Moreover, while Tom, the husband in The Girl on the Train, is revealed to be a much more fully realized scoundrel than someone who simply left his barren wife for more fertile ground (he is an abusive wretch with sexual and violent compulsions), for the first three-quarters of the movie we are led to believe that Rachel’s drunken downspiral can be blamed solely on her uncooperative uterus. Whether this is clever misdirection or willful deceit on the part of the filmmaker, he is happy to leave us stewing in the possibility that infertility and a murderous psychopath of a husband are equal scourges in any woman’s life.

In the Bible, barrenness in women is linked to their mirth and ensures the embodiment of their shame. Consider Sarah, Abraham’s wife, who laughed at God when confronted with the notion that she might give birth at an advanced age, and died before her son was wed, as punishment. There is Michal, the wife of King David, who chastened him for dancing down a public street, and whose womb was forcibly closed for her impudence. Hannah, the mother of Samuel, was cursed with barrenness until she prayed with sufficient fervor; even then, as she moved her lips silently, the priest Eli thought she was drunk in the house of God.

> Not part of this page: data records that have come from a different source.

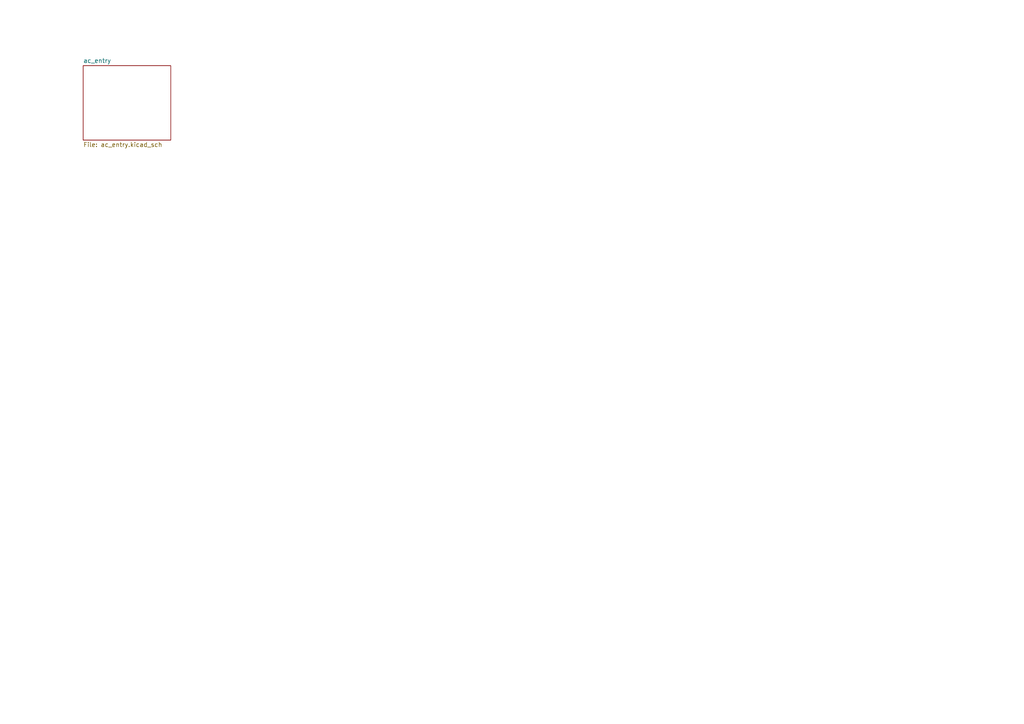
<source format=kicad_sch>
(kicad_sch
	(version 20250114)
	(generator "eeschema")
	(generator_version "9.0")
	(uuid "f953c200-c9ae-4772-ac17-459b5cd00c89")
	(paper "A4")
	(lib_symbols)
	(sheet
		(at 24.13 19.05)
		(size 25.4 21.59)
		(exclude_from_sim no)
		(in_bom yes)
		(on_board yes)
		(dnp no)
		(fields_autoplaced yes)
		(stroke
			(width 0.1524)
			(type solid)
		)
		(fill
			(color 0 0 0 0.0000)
		)
		(uuid "59356795-a688-4a41-b66c-20aeaabf2fd7")
		(property "Sheetname" "ac_entry"
			(at 24.13 18.3384 0)
			(effects
				(font
					(size 1.27 1.27)
				)
				(justify left bottom)
			)
		)
		(property "Sheetfile" "ac_entry.kicad_sch"
			(at 24.13 41.2246 0)
			(effects
				(font
					(size 1.27 1.27)
				)
				(justify left top)
			)
		)
		(instances
			(project "Nelees_One"
				(path "/f953c200-c9ae-4772-ac17-459b5cd00c89"
					(page "2")
				)
			)
		)
	)
	(sheet_instances
		(path "/"
			(page "1")
		)
	)
	(embedded_fonts no)
)

</source>
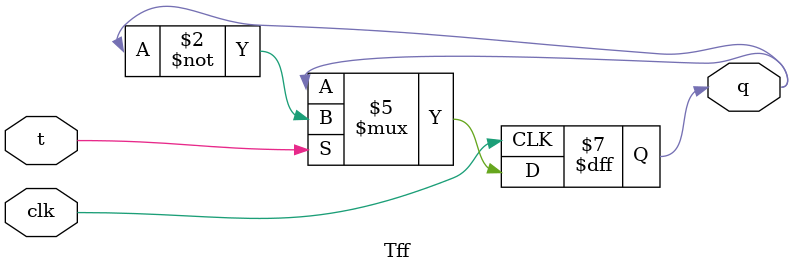
<source format=v>
`timescale 1ns / 1ps


module Tff(
    input t,
    input clk,
    output reg q =1
    );
    
    always @ (posedge clk) begin
    if(t)
        q <= ~q;
        else
        q <= q;
    end

endmodule

</source>
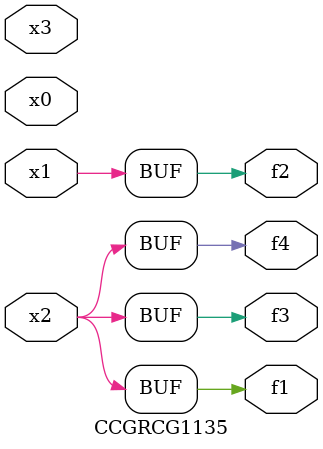
<source format=v>
module CCGRCG1135(
	input x0, x1, x2, x3,
	output f1, f2, f3, f4
);
	assign f1 = x2;
	assign f2 = x1;
	assign f3 = x2;
	assign f4 = x2;
endmodule

</source>
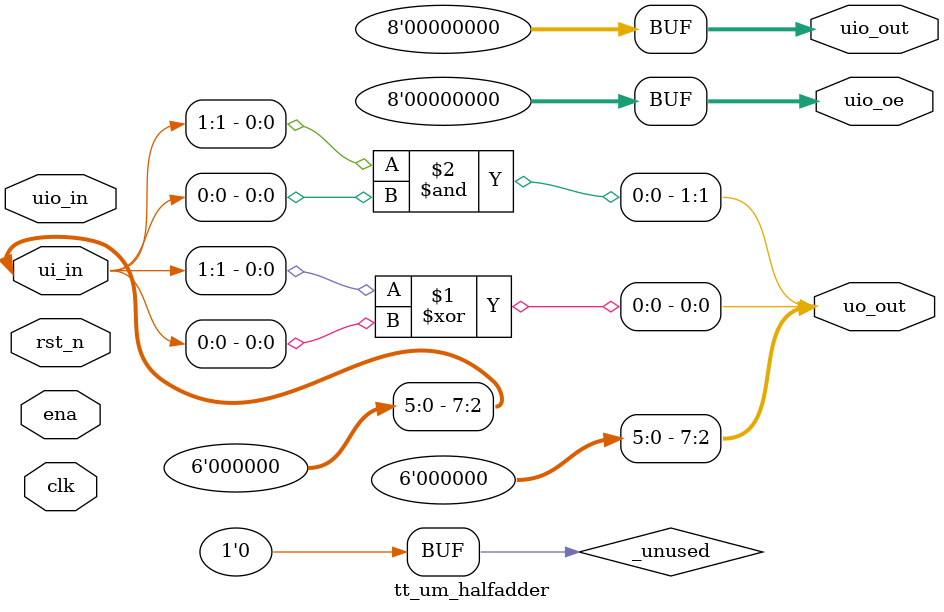
<source format=v>
`default_nettype none

  module tt_um_halfadder (
      input  wire [7:0] ui_in,    // Dedicated inputs
      output wire [7:0] uo_out,   // Dedicated outputs
      input  wire [7:0] uio_in,   // IOs: Input path
      output wire [7:0] uio_out,  // IOs: Output path
      output wire [7:0] uio_oe,   // IOs: Enable path (active high: 0=input, 1=output)
      input  wire       ena,      // always 1 when the design is powered, so you can ignore it
      input  wire       clk,      // clock
      input  wire       rst_n     // reset_n - low to reset
  );
  
  
    // All used pins.
      assign uo_out[0] = ui_in[1] ^ ui_in[0];  //sum
      assign uo_out[1] = ui_in[1] & ui_in[0]; //carry

    // All unused pins to be assigned to ground or 0.
      assign uio_out = 0;
      assign uio_oe  = 0;
      assign uo_out[7:2] = 0;
      assign ui_in [7:2] = 0;

    // List all unused inputs to prevent warnings
      wire _unused = &{ena, clk, rst_n, 1'b0};

  endmodule

</source>
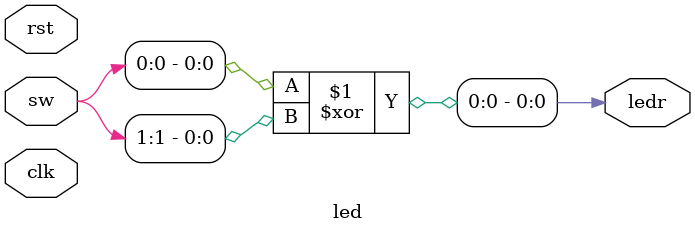
<source format=v>
module led(
  input clk,
  input rst,
  input [7:0] sw,
  output [15:0] ledr
);
  assign ledr[0] = sw[0] ^ sw[1];
endmodule

</source>
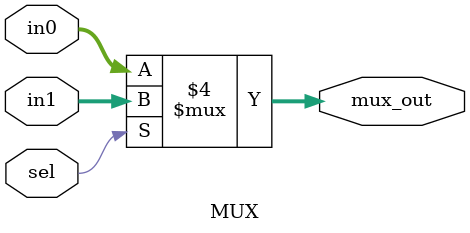
<source format=v>
module MUX
#(
parameter WIDTH=5
)
(
 input [WIDTH-1:0] in0,input [WIDTH-1:0] in1,input sel,output reg [WIDTH-1:0] mux_out);
always @(sel)
begin
if (sel==0)
	mux_out=in0;
else 
	mux_out=in1;
end 
endmodule

</source>
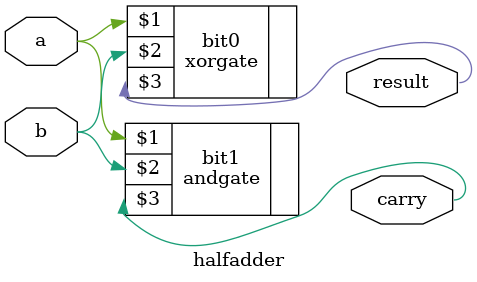
<source format=v>
module halfadder (
    a,b,result,carry
);
    input a,b;
    output result,carry;
    xorgate bit0(a,b,result);
    andgate bit1(a,b,carry);
endmodule
</source>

In Christine and The Girl on the Train, barrenness is less punishment than inducement to tragedy and violence. The woman wielding the murder weapon is not the one cradling an infant in her arms; it is the woman who, incapable of motherhood, must direct her fearful energy to other ends. From the Bronze Age until today, these narratives suggest that the uninhabited womb has all the destructive power of an unexploded bomb.